Last week, I responded to a blog post by Joshua Foust in the Atlantic that had criticized the ruckus over a fashion show to be hosted in New York by Gulnara Karimova, daughter of Uzbek President Islam Karimov.
In turn, Foust fired back. In a subsequent post, he wrote, “Protesting a fashion show is so inconsequential I’m baffled that smart people are trying to justify the enormous uproar they caused.”
He’s not the only one baffled. If the protest was so inconsequential, then why did Foust write a post that was so dismissive and caustic in its criticism? The essential points of the protest – to bring attention to the Uzbek government’s appalling use of child labor in its cotton harvest and to signal to Karimova, who has profited handsomely as the daughter of a despot, that the organizers were not willing to overlook her country’s human rights abuses – still seem perfectly legitimate to me.
Beyond that, though, the exchange has brought us to a key point: did it help or harm the human rights situation in Uzbekistan? It’s too early to know if it did any harm, but we have been here before, as when activists protested Karimova’s participation last year in a fundraiser for AIDS research, just as her country had imprisoned an anti-AIDS campaigner (showing the same obliviousness to irony that she showed this year in the fashion-cotton debacle). Maksim Popov received a seven-year sentence but was quietly freed in June. I won’t pretend there’s a cause and effect relationship between last year’s protest and the release, but I think it’s safe to say the kerfuffle didn’t backfire.
So did the fashion protest do any good? Foust is convinced that it didn’t. And he may be right.
I never expected the cancellation to have an effect, by itself, on the human rights situation. And, while I can’t speak for human rights groups, I’m guessing they didn’t either. It doesn’t work that way. Rather, it’s part of a steady drumbeat of pressure on the regime, not meant to replace smart diplomacy.

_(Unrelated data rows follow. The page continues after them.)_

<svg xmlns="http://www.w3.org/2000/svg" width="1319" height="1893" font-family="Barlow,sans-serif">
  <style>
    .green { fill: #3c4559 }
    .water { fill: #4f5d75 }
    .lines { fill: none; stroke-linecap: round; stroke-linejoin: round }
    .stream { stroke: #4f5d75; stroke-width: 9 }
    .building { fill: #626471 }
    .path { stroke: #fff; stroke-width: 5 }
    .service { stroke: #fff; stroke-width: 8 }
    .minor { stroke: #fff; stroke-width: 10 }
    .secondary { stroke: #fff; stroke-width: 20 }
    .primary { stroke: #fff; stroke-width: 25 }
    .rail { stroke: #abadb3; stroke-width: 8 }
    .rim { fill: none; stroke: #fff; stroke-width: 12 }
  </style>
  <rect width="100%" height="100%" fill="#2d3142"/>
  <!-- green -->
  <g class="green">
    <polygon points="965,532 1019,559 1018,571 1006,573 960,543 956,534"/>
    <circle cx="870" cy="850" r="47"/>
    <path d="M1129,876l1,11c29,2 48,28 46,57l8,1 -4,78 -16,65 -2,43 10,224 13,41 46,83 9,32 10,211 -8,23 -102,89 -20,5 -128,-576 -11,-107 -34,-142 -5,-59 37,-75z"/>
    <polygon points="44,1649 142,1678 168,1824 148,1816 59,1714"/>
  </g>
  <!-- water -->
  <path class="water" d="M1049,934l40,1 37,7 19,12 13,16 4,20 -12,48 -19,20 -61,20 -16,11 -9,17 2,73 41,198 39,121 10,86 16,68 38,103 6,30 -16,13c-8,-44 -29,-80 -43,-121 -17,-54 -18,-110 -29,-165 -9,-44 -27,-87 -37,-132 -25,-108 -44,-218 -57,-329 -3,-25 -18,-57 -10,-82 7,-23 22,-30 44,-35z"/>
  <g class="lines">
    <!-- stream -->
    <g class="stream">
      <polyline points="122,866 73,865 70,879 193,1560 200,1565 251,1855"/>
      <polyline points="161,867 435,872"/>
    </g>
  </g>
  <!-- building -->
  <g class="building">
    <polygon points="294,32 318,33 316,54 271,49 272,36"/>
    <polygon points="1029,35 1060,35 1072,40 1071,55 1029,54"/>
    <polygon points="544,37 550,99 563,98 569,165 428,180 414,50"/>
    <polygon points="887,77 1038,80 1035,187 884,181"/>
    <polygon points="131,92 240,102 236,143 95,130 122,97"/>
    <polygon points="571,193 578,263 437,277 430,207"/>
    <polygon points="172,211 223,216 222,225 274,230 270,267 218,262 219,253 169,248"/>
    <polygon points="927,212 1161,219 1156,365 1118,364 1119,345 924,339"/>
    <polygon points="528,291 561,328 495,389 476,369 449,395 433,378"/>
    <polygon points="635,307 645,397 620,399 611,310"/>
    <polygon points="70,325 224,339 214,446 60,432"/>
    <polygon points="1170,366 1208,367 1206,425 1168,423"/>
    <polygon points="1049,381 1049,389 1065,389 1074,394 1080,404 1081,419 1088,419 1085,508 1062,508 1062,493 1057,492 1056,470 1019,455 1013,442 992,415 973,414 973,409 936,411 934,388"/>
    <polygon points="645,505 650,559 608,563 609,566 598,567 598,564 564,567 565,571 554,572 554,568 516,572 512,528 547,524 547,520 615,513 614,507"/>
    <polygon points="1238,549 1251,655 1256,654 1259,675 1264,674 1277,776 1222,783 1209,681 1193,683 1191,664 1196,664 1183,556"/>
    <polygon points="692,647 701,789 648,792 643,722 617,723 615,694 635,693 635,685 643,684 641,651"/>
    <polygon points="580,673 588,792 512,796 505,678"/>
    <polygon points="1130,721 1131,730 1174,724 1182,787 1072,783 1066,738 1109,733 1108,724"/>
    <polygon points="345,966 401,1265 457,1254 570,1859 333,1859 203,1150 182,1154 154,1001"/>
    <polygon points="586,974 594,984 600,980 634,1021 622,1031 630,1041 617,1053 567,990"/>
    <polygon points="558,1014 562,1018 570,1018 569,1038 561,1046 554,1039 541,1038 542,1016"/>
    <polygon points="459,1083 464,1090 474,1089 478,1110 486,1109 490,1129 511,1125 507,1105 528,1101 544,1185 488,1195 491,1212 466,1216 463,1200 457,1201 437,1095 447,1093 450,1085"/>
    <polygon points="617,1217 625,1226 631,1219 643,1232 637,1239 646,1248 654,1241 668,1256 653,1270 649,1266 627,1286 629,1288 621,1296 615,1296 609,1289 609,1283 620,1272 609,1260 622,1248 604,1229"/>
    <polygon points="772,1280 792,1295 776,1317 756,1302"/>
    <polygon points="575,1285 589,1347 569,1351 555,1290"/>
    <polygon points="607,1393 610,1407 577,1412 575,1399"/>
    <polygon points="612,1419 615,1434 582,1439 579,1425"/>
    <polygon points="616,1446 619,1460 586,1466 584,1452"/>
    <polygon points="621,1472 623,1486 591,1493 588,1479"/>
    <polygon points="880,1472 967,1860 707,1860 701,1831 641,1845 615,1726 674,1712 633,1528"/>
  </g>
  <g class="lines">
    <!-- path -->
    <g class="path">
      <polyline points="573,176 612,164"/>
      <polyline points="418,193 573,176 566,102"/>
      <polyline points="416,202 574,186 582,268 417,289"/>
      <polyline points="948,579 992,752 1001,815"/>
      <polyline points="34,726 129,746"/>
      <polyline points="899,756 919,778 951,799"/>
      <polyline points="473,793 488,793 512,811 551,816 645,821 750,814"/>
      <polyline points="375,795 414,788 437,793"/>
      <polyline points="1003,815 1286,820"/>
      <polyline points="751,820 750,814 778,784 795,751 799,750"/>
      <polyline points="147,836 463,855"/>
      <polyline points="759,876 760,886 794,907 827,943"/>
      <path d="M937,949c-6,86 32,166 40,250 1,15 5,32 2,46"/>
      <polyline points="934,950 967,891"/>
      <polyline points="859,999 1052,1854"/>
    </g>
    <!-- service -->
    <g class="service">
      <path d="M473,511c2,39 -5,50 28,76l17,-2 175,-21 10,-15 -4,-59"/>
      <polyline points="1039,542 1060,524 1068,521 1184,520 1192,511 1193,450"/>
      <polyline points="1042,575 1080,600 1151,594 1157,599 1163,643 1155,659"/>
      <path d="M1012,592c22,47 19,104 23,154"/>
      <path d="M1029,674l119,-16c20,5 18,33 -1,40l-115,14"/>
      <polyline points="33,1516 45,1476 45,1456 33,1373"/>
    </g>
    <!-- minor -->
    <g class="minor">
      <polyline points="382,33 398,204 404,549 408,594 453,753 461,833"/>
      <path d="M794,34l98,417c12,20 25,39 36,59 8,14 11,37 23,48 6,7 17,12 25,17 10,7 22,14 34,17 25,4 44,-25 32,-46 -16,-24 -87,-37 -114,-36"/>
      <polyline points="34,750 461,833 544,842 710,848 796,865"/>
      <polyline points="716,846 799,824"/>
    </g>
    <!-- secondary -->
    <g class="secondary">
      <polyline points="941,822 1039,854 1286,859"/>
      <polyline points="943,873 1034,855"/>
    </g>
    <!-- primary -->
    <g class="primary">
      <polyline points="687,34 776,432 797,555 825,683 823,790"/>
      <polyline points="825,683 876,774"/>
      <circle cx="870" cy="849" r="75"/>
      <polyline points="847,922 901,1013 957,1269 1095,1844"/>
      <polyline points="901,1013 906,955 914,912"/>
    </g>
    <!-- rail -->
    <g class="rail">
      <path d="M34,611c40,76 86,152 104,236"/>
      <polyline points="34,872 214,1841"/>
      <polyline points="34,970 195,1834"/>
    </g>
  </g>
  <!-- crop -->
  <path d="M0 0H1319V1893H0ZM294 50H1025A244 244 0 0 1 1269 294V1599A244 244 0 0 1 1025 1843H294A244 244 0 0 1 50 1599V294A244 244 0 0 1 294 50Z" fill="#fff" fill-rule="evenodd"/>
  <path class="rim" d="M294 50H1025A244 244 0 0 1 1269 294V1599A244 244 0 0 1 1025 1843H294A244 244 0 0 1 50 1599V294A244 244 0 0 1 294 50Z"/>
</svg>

Besides, sometimes the pressure from advocates is there for an astute diplomat to exploit. As in this passage from a 2008 WikiLeaks cable:
“Assistant Secretary Boucher’s anticipated meeting with Karimov in early June in Tashkent will be an opportunity to remind the Uzbek leader once again that (a) NGO’s are not secret agents of the [U.S. government], (b) pressure for sanctions reflects genuine concern among both western publics and governments about [government of Uzbekistan] behavior, and (c) now is the time for greater openness on the part of the [government of Uzbekistan] in order to lend credibility to assertions … that human rights are being taken seriously.”
There are a few points I’d like to clear up as well.
In arguing that loud, public attacks on the record of the regime can be counterproductive (which is certainly true), he wrote, “as when the U.S. lost access to the Uzbek government in 2005” after it protested the Andijan massacre.
The facts of that event are subject to debate but what nearly everyone agrees on – and what I wrote – is that Uzbek government troops opened fire on hundreds of civilians. Not, in Foust’s mocking tone, that “mean old Karimov kill[ed] sweet innocent Uzbek peasants.”
Andijan is the example he used, so that’s the example I responded to. I cited a 2005 Washington Post article in which a high-ranking State Department official said the U.S. could have avoided being kicked off an airbase in Uzbekistan if it had not brought up the whole democracy thing. In other words, the U.S. government was willing to risk losing access to the base when faced with an event so egregious that it could not be the subject of diplomatic give and take.
But Foust says I’m wrong – that U.S. diplomats “actually believe the exact opposite” of the sentiments expressed in that article.
As evidence, he cites a WikiLeaks cable that was written three years later advocating a less confrontational approach. I’ve read that cable, too, and the context for it was different. Things don’t stand still for three years. It also suggests that there’s not uniformity of opinion about how to deal with such an egregious event even within the State Department. For what it’s worth, two years after the “softly, softly” cable was written, UN Secretary General Ban Ki-moon was using tough talk with Karimov on the issue of human rights. “It’s time to deliver,” he said in a speech at a Tashkent university.
In response to my question, then, about what kind of public criticism Foust thinks is appropriate, he writes:
“[Activists would] be better off organizing a global boycott of Uzbek cotton, for one example. Going after the country’s finances is how you start pressuring change, not trying to embarrass one of Karimov’s shameless daughters.”
Could it be that he doesn’t know they’ve already done so?
If there are any diplomats who want to weigh in on this, please do. I’d be curious to hear your thoughts.